A introdução dos coelhos geneticamente modificados é sujeita a uma observação realizada pela equipa de cientistas dirigida por Rafael Villafuerte Fernandez, investigador do Conselho Superior de Pesquisas Científicas. Até hoje, 15 repovoamentos foram feitos em nove pontos de Maiorca, com coelhos geneticamente modificados.

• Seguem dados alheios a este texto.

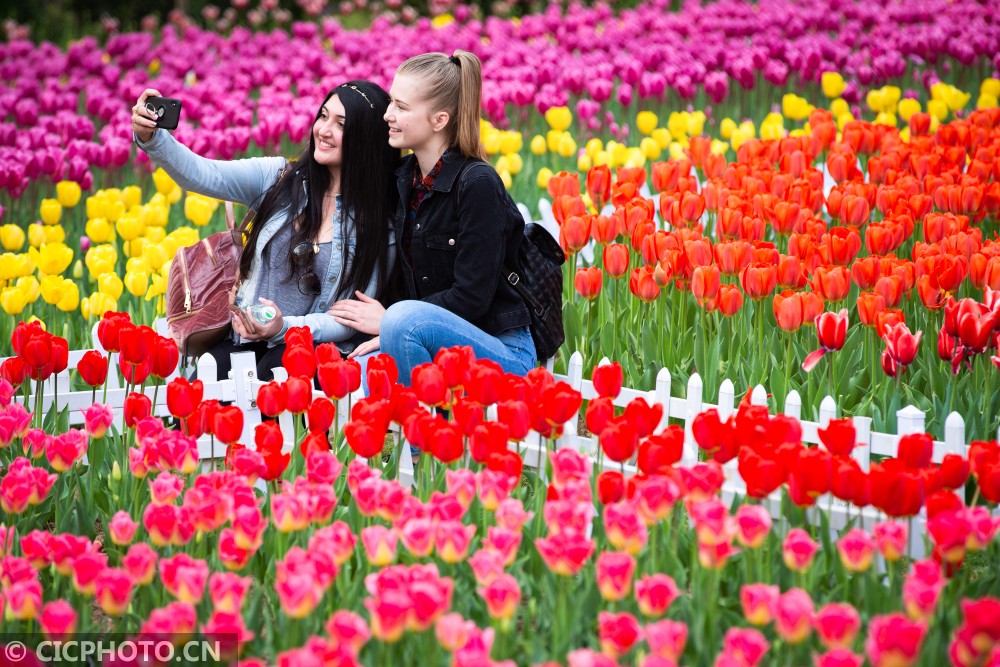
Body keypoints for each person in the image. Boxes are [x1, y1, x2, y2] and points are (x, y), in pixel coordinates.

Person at [131, 81, 399, 381]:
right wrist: (153, 138)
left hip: (308, 354)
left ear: (366, 138)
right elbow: (203, 174)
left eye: (341, 124)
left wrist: (285, 327)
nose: (324, 130)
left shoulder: (376, 224)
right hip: (243, 339)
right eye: (323, 116)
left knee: (274, 376)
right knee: (202, 386)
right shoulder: (278, 178)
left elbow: (351, 319)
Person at [329, 50, 536, 385]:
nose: (387, 115)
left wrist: (392, 321)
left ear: (439, 120)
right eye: (390, 102)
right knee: (355, 376)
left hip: (500, 351)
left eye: (401, 107)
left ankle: (427, 436)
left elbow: (471, 298)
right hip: (428, 341)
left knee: (400, 320)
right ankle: (430, 427)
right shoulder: (404, 179)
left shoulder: (477, 184)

As baixas são inferiores a 5%.

Em Portugal, em dez anos, a doença hemorrágica viral praticamente dizimou o coelho bravo. O bastonário da Ordem dos Veterinários, Jorge Cid, sublinhou que "a doença sofreu, entretanto, uma mutação, sendo agora mais agressiva".

A hemorrágica viral, não transmissível ao homem, "anulou praticamente a caça ao coelho", referiu José Batista, do Movimento Caçadores Mais Caça. A doença está presente entre 10 e 20% dos coelhos nos distritos de Lisboa, Setúbal, Évora e Santarém, segundo o Instituto Nacional de Investigação Agrária e Veterinária.